Tomita was born June 25, 1933 at Puunene Hospital on Maui, a sansei or third generation American of Japanese ancestry. The oldest of four children, Tomita’s father was a stevedore, and Tomita learned to love to cook from his grandmother.

He graduated from Baldwin High School in Wailuku in 1951, and married Catherine Itsuko Arai in 1952. He worked selling and repairing typewriters on Maui and in Honolulu, and joined the Army National Guard in 1952.

Years later he transferred to the U.S. Army Reserves and the 100th Battalion 442nd Infantry Regiment, and his unit was activated for service in Vietnam in May 1968.

By then, Tomita was 35 years old and the father of four children — Mikey, Gail, Lauren and Roxsanne — and was suddenly shipped off to a combat zone overseas. He was a mess sergeant in Vietnam, Ruff-Tomita said, but ended up in some frightening situations.

He was serving in Cu Chi about 20 miles northwest of Saigon during the Tet attacks of 1969 when rockets and mortars pelted the base that served as headquarters for the 25th Infantry Division, and squads of attackers managed to sneak on base one night to blow up or damage more than a dozen helicopters.

Records filed with the Department of Veterans Affairs include an account by Tomita of another incident when he was assigned to Tay Ninh near the Cambodian border, and incoming artillery began to tear into the base.

“I didn’t know which way to run … which way it was coming,” Tomita said. “I dove … one hit about 25 yards away from me … I had a concussion from the blast. I was taken to surgery … I had a head wound and was bleeding.”

In all, Tomita served for 32 years in the National Guard, Army Reserves and on active duty, and ended his military career with the rank of warrant officer.

When Tomita returned from Vietnam, he joined the Honolulu Fire Department, where he was a fire engineer and equipment operator. He was described as the “family cook” for the Hawaii Kai Station, and retired from the department in 1991.

He loved sports, and after leaving the fire department worked as a golf course marshal for a time, said his daughter.

Ruff-Tomita said her father refused to talk about the war, and never even told her what he did to earn the Bronze Star, which is awarded for heroic and meritorious deeds performed in an armed conflict.

She knew he disliked loud noises, which made him jumpy, and he often could not sleep, especially late in his life. But he would light up when mingling and talking story with friends.

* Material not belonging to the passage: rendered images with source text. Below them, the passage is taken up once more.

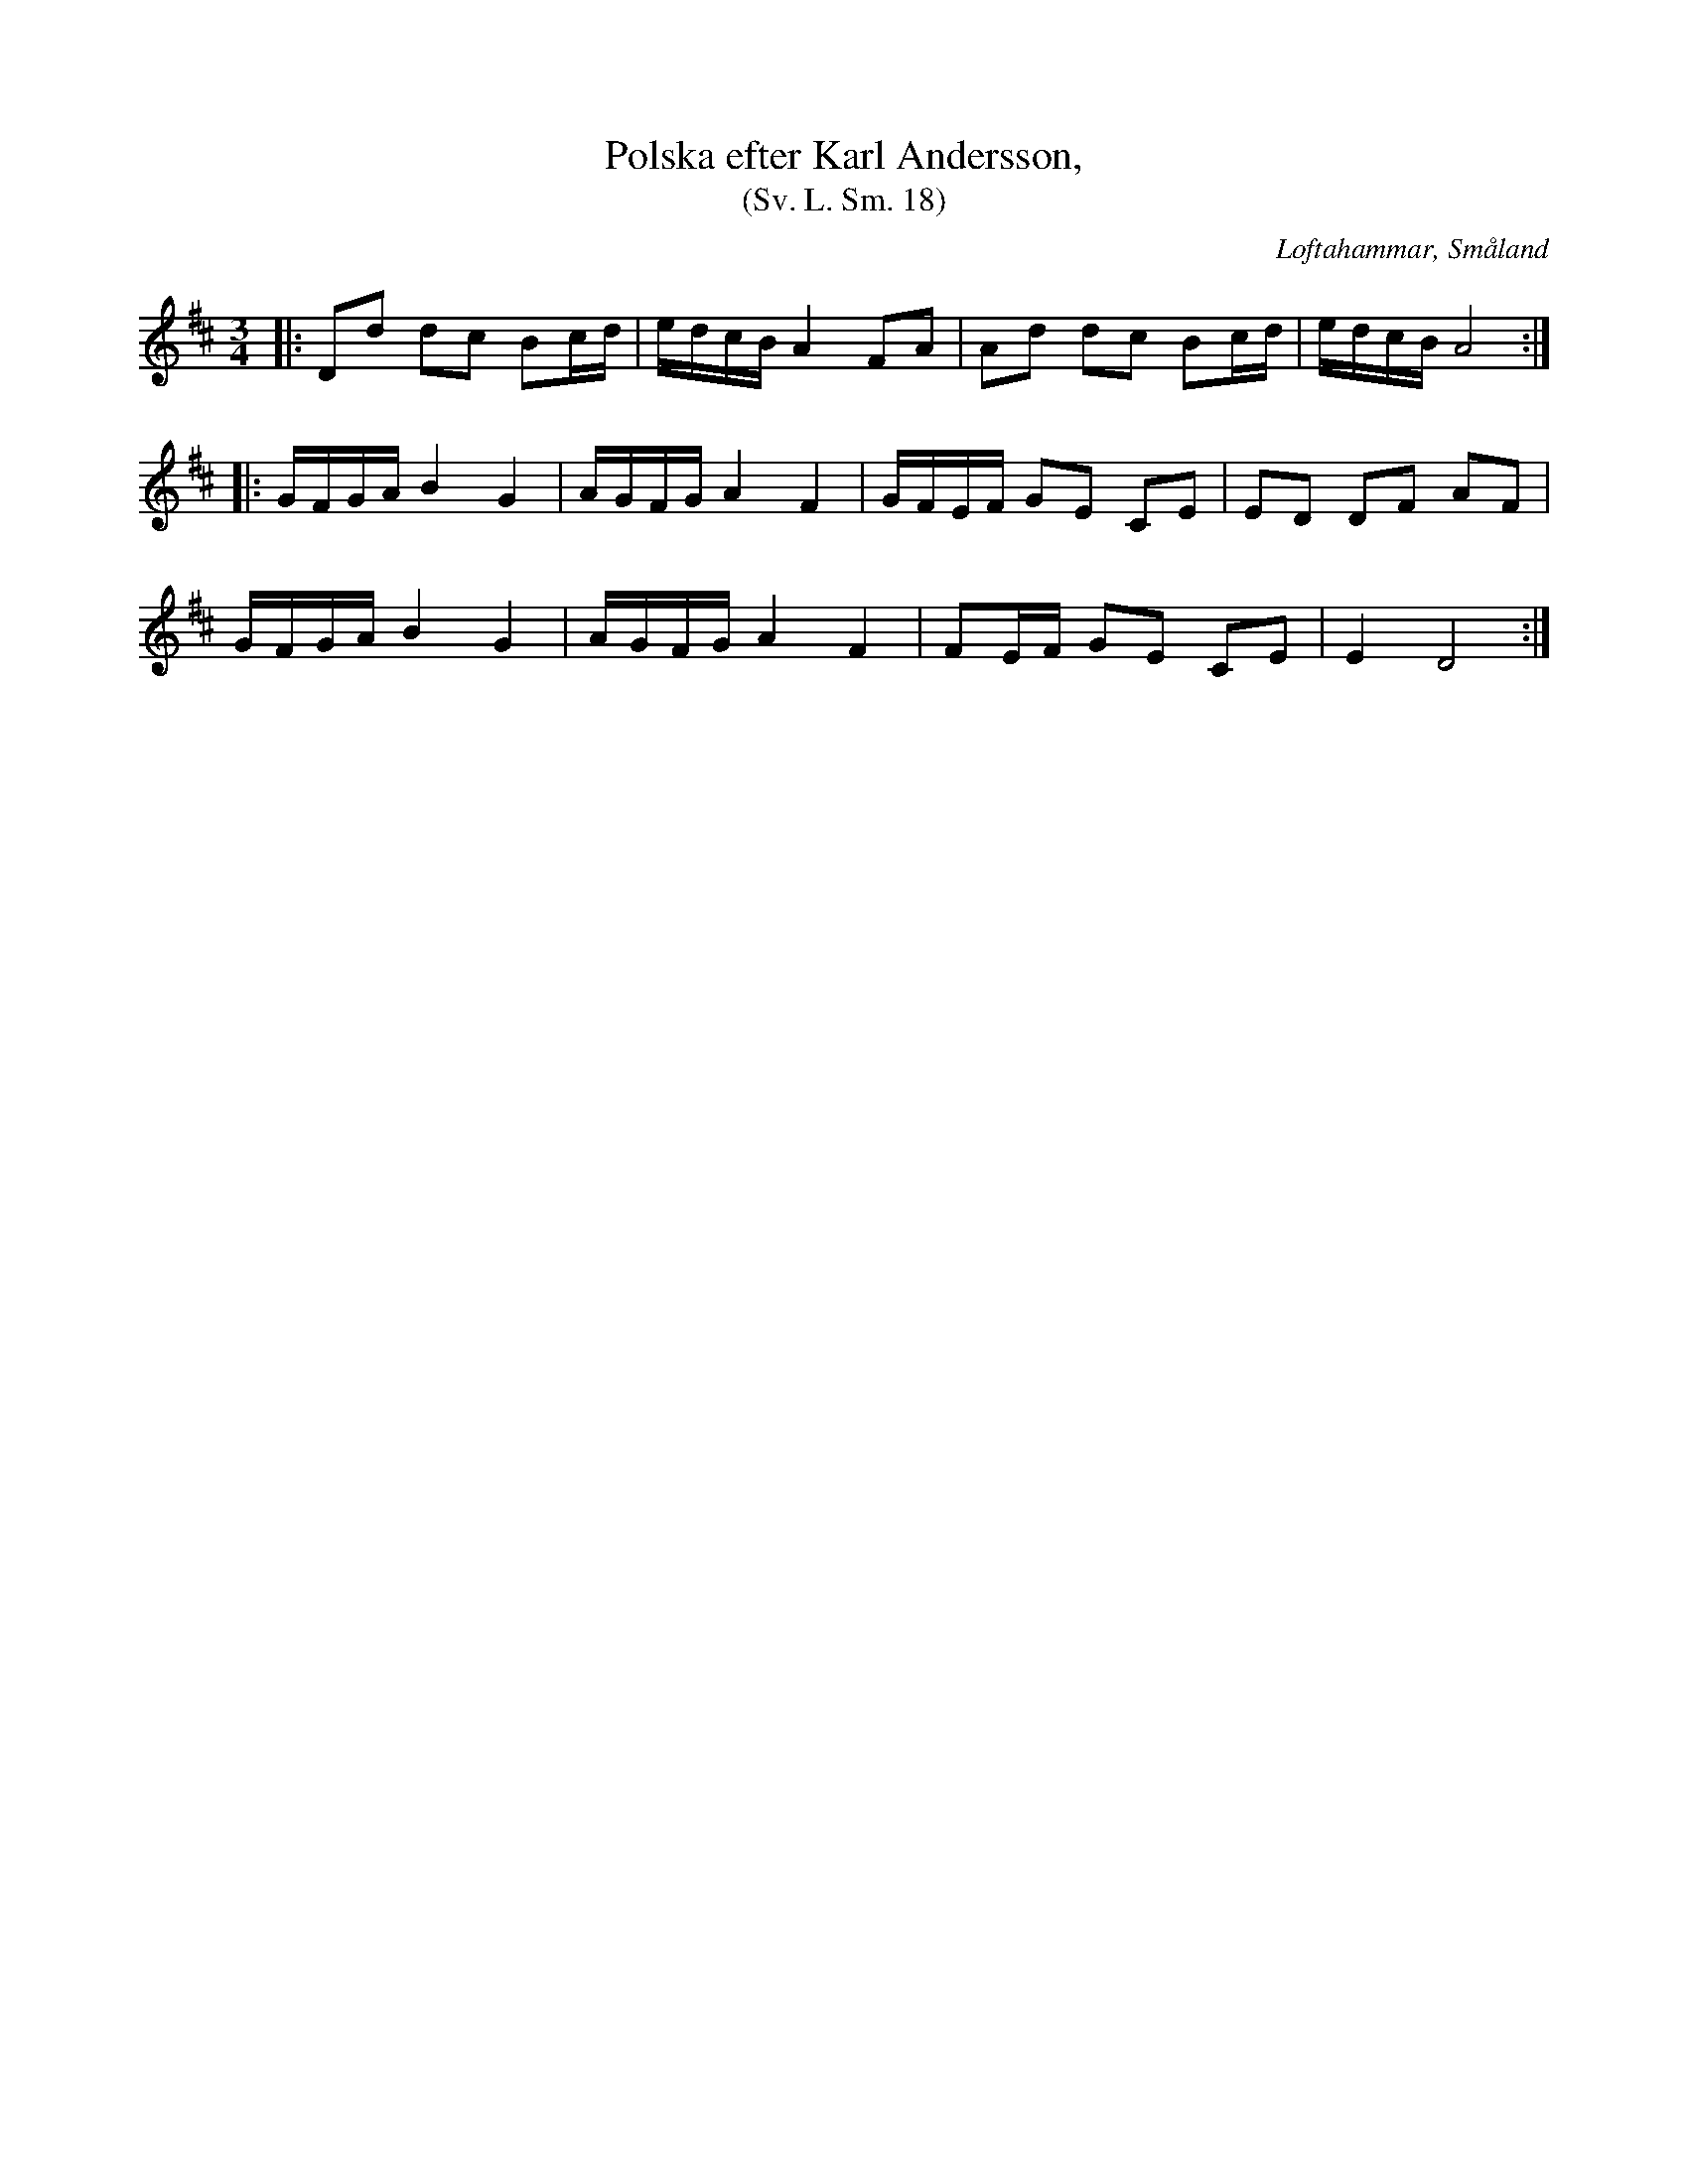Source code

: %%abc-charset utf-8

X:18
T:Polska efter Karl Andersson,
T:(Sv. L. Sm. 18)
R:Polska
O:Loftahammar, Småland
S:efter Karl Andersson
B:Svenska Låtar Småland
N:Sv. L. Sm. 18
Z:Jonas Brunskog
M:3/4
L:1/16
K:D
|:D2d2 d2c2 B2cd|edcB A4 F2A2|A2d2 d2c2 B2cd|edcB A8:|
|:GFGA B4 G4|AGFG A4 F4|GFEF G2E2 C2E2|E2D2 D2F2 A2F2|
GFGA B4 G4|AGFG A4 F4|F2EF G2E2 C2E2|E4D8:|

The nickname of “da BULL” was given to Tomita by Richard “Black” Perry, the longtime president of the Hawaii Firefighters Association and a close friend of Tomita. Perry was a fire captain at Hawaii Kai Station, and the two men were neighbors.

When Black Perry was first assigned to the station, he was told by the firefighters that “this guy is the bull over here,” recalled Perry’s son, Rick. Black Perry was a large and imposing man himself, and perhaps that sounded a bit like a challenge.  When he met Tomita, Black Perry exclaimed, “Who’s the bull? You the bullshit.”

That nickname stuck for all those years because “he bullshits,” said Ruff-Tomita. “Long stories, it’s a Tomita thing.”

“When I was little, I never really believed anything my dad said,” she said. “My dad loves to tell stories, he’s just a big story teller, but nothing he said, I believed.”

She recalled that Tomita once convinced one of his daughters that she and her siblings were part-Hawaiian, which was flat-out false, his daughter said.

Tomita is survived by his brother Paul (Joy) Tomita of Monterey Park, California; sister-in-law Harriet (Calvin) Goshi of California; son Mikey Tomita of Kahului; daughters Gail (Derrick) Nakahara of Centralia, Washington, Lauren Tomita of Washington, and Roxsanne (Randy) Ruff-Tomita of Paauilo; hanai daughter Trudy Morita of Griffin, Georgia.; nephews Kevin and Kyle of Monterey Park, California; 11 grandchildren; and nine great-grandchildren.